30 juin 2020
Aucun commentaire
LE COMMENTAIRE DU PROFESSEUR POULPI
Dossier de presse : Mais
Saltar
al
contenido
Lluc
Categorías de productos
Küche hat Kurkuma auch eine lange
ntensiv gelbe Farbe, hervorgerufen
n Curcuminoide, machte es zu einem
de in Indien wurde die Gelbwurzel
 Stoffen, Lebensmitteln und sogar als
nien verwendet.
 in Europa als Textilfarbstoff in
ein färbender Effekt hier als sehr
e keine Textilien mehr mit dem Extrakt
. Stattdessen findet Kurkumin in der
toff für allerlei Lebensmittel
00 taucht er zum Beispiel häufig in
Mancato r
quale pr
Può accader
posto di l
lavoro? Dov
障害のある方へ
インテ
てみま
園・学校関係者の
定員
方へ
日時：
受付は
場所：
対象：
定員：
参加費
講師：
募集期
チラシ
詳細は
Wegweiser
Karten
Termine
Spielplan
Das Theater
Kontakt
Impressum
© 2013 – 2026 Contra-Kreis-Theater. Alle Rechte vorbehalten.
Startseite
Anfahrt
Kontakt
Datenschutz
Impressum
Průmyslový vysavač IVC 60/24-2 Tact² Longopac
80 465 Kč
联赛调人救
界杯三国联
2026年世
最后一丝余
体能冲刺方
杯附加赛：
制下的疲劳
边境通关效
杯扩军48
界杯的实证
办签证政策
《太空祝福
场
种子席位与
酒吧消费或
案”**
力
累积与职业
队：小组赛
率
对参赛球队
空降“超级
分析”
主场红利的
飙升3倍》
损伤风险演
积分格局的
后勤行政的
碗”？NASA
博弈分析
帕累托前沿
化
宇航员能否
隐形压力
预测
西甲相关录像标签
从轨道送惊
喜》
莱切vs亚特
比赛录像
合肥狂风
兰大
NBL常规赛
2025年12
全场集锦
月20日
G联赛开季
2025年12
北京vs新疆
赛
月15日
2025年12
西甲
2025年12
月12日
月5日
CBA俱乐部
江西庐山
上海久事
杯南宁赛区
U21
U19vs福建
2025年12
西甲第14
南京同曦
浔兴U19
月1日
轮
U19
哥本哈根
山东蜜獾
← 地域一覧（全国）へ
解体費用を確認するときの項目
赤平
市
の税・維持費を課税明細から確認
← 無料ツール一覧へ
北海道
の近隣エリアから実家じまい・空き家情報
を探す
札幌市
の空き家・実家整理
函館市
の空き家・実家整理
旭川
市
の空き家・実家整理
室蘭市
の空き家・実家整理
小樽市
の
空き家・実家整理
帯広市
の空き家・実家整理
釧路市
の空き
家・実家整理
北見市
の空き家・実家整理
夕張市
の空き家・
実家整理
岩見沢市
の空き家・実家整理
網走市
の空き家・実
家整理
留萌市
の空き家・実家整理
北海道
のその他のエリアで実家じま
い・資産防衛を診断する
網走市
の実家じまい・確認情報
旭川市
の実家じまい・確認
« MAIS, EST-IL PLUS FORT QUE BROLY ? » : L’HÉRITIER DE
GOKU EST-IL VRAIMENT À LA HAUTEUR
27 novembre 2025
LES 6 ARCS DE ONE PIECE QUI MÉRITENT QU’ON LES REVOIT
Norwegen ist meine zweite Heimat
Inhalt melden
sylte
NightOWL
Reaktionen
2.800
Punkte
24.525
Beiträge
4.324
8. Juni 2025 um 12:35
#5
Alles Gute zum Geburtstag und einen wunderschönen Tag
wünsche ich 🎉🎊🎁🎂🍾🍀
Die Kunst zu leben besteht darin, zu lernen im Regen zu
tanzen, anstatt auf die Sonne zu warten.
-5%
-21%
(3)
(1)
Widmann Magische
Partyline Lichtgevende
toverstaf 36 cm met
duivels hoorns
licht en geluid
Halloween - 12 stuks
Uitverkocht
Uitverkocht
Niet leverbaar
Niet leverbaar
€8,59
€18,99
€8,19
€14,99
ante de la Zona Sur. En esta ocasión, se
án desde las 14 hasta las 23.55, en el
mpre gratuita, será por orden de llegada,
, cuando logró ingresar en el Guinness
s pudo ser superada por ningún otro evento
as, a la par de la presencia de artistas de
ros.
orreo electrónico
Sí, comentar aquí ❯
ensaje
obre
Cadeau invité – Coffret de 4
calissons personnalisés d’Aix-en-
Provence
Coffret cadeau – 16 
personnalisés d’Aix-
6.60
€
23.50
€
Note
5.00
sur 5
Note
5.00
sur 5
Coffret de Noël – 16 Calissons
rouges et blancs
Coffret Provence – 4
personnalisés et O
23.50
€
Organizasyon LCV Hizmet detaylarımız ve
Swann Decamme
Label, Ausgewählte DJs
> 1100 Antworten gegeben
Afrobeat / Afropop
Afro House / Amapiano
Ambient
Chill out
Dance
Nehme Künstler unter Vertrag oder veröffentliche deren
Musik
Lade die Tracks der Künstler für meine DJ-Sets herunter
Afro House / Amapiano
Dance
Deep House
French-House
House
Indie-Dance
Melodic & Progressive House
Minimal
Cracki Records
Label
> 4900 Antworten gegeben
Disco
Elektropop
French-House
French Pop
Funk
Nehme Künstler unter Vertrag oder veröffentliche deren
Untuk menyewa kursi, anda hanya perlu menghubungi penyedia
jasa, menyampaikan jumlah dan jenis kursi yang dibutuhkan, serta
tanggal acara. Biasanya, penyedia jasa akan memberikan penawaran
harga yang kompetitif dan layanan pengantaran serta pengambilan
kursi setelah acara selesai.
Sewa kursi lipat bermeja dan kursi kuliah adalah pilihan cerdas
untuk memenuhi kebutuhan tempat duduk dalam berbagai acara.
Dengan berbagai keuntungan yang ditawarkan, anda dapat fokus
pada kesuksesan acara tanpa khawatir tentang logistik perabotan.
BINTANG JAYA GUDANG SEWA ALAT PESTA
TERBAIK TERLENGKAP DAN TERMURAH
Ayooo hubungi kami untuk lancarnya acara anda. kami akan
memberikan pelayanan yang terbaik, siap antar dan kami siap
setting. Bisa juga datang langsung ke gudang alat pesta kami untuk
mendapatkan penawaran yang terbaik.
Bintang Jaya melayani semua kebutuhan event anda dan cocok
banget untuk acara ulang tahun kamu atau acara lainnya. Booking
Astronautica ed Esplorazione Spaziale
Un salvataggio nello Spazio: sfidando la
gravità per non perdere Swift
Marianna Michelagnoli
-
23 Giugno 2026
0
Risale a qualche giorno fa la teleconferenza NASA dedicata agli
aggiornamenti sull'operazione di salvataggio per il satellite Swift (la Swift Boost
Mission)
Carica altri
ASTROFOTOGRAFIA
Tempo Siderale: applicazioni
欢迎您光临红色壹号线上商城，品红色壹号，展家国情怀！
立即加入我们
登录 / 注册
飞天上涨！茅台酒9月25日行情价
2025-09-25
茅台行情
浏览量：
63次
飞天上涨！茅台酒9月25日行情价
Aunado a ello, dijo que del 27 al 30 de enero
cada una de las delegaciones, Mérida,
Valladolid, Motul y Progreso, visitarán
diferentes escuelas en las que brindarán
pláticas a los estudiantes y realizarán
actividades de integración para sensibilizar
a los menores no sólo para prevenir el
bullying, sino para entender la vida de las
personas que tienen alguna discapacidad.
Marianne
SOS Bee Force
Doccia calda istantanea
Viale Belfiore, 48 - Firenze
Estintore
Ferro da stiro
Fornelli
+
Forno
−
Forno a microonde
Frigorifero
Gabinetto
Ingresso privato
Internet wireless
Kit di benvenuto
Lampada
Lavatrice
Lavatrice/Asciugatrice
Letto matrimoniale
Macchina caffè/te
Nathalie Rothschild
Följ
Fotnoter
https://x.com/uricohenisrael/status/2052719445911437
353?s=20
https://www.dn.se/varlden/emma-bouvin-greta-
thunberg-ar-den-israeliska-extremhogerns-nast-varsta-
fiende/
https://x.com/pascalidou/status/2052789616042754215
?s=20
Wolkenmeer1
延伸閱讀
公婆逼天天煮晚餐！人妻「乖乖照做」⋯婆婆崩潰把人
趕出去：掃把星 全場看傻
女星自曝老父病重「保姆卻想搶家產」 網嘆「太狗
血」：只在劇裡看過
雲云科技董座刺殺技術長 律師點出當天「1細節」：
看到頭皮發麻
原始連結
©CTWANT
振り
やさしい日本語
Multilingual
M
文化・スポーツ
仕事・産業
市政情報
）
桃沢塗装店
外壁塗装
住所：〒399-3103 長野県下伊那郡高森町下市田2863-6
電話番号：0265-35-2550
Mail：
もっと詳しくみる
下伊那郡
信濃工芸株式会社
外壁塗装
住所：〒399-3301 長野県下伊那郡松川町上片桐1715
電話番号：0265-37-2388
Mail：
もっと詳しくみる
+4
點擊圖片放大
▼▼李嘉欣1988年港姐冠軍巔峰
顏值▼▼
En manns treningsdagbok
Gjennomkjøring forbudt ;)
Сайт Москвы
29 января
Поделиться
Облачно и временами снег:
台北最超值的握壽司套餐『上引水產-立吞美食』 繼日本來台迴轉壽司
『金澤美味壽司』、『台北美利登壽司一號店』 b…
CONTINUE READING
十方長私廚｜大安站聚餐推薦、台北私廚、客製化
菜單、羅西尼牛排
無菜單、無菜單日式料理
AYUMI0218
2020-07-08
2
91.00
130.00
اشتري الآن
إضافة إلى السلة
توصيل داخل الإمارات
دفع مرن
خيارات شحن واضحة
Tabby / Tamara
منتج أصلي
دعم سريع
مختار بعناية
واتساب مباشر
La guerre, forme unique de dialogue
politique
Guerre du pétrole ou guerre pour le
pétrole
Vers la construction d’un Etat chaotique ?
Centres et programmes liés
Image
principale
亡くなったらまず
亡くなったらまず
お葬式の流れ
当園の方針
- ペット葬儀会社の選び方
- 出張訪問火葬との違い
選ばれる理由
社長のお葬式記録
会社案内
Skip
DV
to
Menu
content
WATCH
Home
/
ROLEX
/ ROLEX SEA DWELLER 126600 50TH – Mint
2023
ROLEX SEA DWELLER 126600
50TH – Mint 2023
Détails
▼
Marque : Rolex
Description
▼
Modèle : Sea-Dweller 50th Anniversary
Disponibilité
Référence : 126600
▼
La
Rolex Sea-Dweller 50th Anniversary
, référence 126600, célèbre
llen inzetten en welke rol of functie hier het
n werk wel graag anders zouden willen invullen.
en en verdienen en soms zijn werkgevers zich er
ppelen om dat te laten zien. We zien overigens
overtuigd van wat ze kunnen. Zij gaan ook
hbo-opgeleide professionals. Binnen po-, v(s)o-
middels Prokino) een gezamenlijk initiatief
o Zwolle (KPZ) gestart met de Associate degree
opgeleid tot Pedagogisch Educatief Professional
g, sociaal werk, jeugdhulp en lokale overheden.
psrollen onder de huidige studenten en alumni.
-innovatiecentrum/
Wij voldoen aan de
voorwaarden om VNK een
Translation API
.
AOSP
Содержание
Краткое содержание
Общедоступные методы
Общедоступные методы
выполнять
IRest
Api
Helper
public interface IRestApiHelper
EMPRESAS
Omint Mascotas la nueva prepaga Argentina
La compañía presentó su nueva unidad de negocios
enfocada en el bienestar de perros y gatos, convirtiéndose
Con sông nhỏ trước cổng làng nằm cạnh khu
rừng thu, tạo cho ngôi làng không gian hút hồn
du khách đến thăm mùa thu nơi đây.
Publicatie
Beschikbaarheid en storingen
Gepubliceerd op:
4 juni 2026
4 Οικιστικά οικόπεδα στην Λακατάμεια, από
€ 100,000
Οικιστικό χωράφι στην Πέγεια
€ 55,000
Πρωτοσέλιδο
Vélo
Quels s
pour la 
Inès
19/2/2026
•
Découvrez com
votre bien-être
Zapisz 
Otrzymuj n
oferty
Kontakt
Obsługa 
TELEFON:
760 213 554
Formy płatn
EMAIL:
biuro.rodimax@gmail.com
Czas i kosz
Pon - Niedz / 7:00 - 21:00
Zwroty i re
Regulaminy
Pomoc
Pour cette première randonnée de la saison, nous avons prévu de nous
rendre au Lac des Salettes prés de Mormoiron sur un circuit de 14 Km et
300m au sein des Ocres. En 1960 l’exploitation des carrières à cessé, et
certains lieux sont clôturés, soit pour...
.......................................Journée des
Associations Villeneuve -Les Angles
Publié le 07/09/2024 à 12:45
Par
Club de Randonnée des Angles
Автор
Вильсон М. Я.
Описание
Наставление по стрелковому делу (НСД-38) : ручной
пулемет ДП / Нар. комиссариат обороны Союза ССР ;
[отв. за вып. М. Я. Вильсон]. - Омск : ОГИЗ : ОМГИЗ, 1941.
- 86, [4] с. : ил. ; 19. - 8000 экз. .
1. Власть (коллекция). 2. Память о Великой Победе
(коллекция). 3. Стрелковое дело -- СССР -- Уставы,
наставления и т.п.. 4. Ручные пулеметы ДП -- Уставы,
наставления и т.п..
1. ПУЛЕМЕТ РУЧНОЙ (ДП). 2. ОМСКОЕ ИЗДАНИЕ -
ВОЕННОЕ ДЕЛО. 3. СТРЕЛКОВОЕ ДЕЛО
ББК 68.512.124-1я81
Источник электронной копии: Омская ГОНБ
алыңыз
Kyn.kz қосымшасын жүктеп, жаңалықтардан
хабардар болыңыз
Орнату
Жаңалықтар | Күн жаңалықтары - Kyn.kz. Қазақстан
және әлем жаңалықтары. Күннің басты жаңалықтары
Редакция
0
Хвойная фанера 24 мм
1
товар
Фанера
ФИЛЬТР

**Activity**
Start with the first line of the data and print every line exactly. The line containing "Stoffen, Lebensmitteln und sogar als" is the last one to include.

**Your response**
30 juin 2020
Aucun commentaire
LE COMMENTAIRE DU PROFESSEUR POULPI
Dossier de presse : Mais
Saltar
al
contenido
Lluc
Categorías de productos
Küche hat Kurkuma auch eine lange
ntensiv gelbe Farbe, hervorgerufen
n Curcuminoide, machte es zu einem
de in Indien wurde die Gelbwurzel
 Stoffen, Lebensmitteln und sogar als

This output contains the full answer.